Im vorliegenden Fall nahm die belangte Behörde zu dem nach Art. 8 EMRK geschützten Recht auf Achtung des Familienlebens eine Interessenabwägung vor. Bei der fallbezogenen Abwägung unterblieb jedoch eine Prüfung der näheren Umstände der Zumutbarkeit der Fortsetzung des Familienlebens im Herkunftsstaat des Beschwerdeführers. Der allgemein gehaltene Hinweis im angefochtenen Bescheid, der Beschwerdeführer habe "zweifellos die Möglichkeit gehabt, nach dem Fremden- bzw. Niederlassungsgesetz eine legale Aufenthaltsbewilligung zu erreichen", sohin seinen Aufenthalt in Österreich vom Ausland aus im Wege einer Auslandsantragstellung zu legalisieren, stellt keine ausreichende Begründung bezüglich der Zumutbarkeit der Fortsetzung des Familienlebens des Beschwerdeführers dar (vgl. das hg. Erkenntnis vom 21. Oktober 2010, Zl. 2007/01/0858).

Die belangte Behörde ließ insbesondere unberücksichtigt, dass die Abschiebung der Ehegattin - wie mit Bescheid vom 22. Oktober 2002 festgestellt - in den Herkunftsstaat des Beschwerdeführers nicht zulässig ist.
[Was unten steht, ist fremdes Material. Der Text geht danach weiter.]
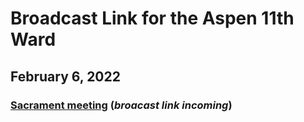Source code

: # Broadcast Link for the Aspen 11th Ward

## February 6, 2022
### [Sacrament meeting](https://tbd) (*broacast link incoming*)
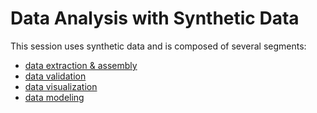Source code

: Data Analysis with Synthetic Data
============

This session uses synthetic data and is composed of several segments:

* [data extraction & assembly](extraction/)
* [data validation](validation/)
* [data visualization](visualization/)
* [data modeling](modeling/)
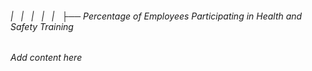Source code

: ###### |   |   |   |   |   ├── Percentage of Employees Participating in Health and Safety Training

*Add content here*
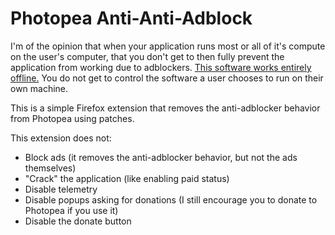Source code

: # Photopea Anti-Anti-Adblock
I'm of the opinion that when your application runs most or all of it's compute on the user's computer, that you don't get to then fully prevent the application from working due to adblockers. [This software works entirely offline.](https://github.com/suzuke/photopea) You do not get to control the software a user chooses to run on their own machine.

This is a simple Firefox extension that removes the anti-adblocker behavior from Photopea using patches.

This extension does not:
- Block ads (it removes the anti-adblocker behavior, but not the ads themselves)
- "Crack" the application (like enabling paid status)
- Disable telemetry
- Disable popups asking for donations (I still encourage you to donate to Photopea if you use it)
- Disable the donate button
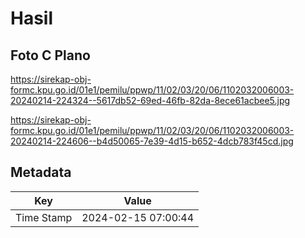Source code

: # Hasil

## Foto C Plano

https://sirekap-obj-formc.kpu.go.id/01e1/pemilu/ppwp/11/02/03/20/06/1102032006003-20240214-224324--5617db52-69ed-46fb-82da-8ece61acbee5.jpg

https://sirekap-obj-formc.kpu.go.id/01e1/pemilu/ppwp/11/02/03/20/06/1102032006003-20240214-224606--b4d50065-7e39-4d15-b652-4dcb783f45cd.jpg


## Metadata

| Key        | Value               |
| ---------- | ------------------- |
| Time Stamp | 2024-02-15 07:00:44 |



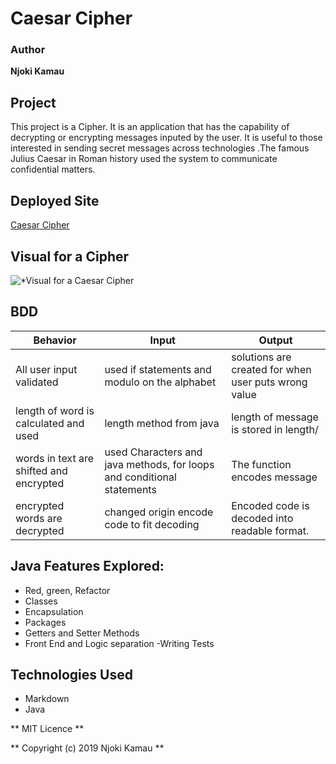 # Caesar Cipher

### Author

**Njoki Kamau**

## Project

 This project is a Cipher. It is an application that has the capability of decrypting or encrypting
 messages inputed by the user. It is useful to those interested in sending secret messages across technologies
 .The famous Julius Caesar in Roman history used the system to communicate confidential matters.  

## Deployed Site 
[Caesar Cipher](https://njoki254.github.io/Caesar-Cipher/.)

## Visual for a Cipher
![**Visual for a Caesar Cipher*](https://www.secplicity.org/wp-content/uploads/2017/05/Caesar_substition_cipher-750x393.png)

## BDD

|Behavior | Input| Output|   
|---------|------|-------|
|All user input validated| used if statements and modulo on the alphabet| solutions are created for when user puts wrong value|
|length of word is calculated and used|length method from java| length of message is stored in length/
|words in text are shifted and encrypted| used Characters and java methods, for loops and conditional statements| The function encodes message|
|encrypted words are decrypted|changed origin encode code to fit decoding|Encoded code is decoded into readable format.|





## Java Features Explored:

- Red, green, Refactor
- Classes
- Encapsulation
- Packages
- Getters and Setter Methods
- Front End and Logic separation
-Writing Tests

## Technologies Used

- Markdown
- Java

** MIT Licence ** 

** Copyright (c) 2019 Njoki Kamau **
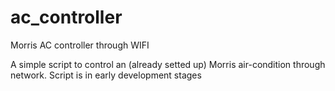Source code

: # ac_controller
Morris AC controller through WIFI

A simple script to control an  (already setted up) Morris air-condition through network.
Script is in early development stages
Nach den Vorgaben der Rechtsprechung des EGMR wäre unter anderem (auch) das Maß der Schwierigkeiten, denen der Ehegatte in dem Land begegnet, in das der Beschwerdeführer auszuweisen ist, als maßgebliches Kriterium zu berücksichtigen (EGMR 2. August 2001, Application Nr. 54273/00, Fall Boultif gg. die Schweiz; EGMR 31. Jänner 2006, Application Nr. 50435/99, Fall Rodrigues da Silva und Hoogkamer gg. die Niederlande; VfGH 1. Juli 2009, U 992/08). Dass der Beschwerdeführer und seine Ehegattin ein Familienleben in einem anderen Staat (Drittstaat) aufbauen könnten, wurde von der belangten Behörde nicht zu Grunde gelegt (vgl. Fall Boultif, Rz. 52, "establishing family life elsewhere").

Die belangte Behörde hat den angefochtenen Bescheid mit wesentlichen Begründungsmängeln behaftet, sodass er wegen Rechtswidrigkeit infolge Verletzung von Verfahrensvorschriften gemäß § 42 Abs. 2 Z. 3 lit. b und c VwGG aufzuheben war.

Der Ausspruch über den Aufwandersatz beruht auf den §§ 47 ff VwGG iVm der VwGH-Aufwandersatzverordnung 2008, BGBl. II Nr. 455.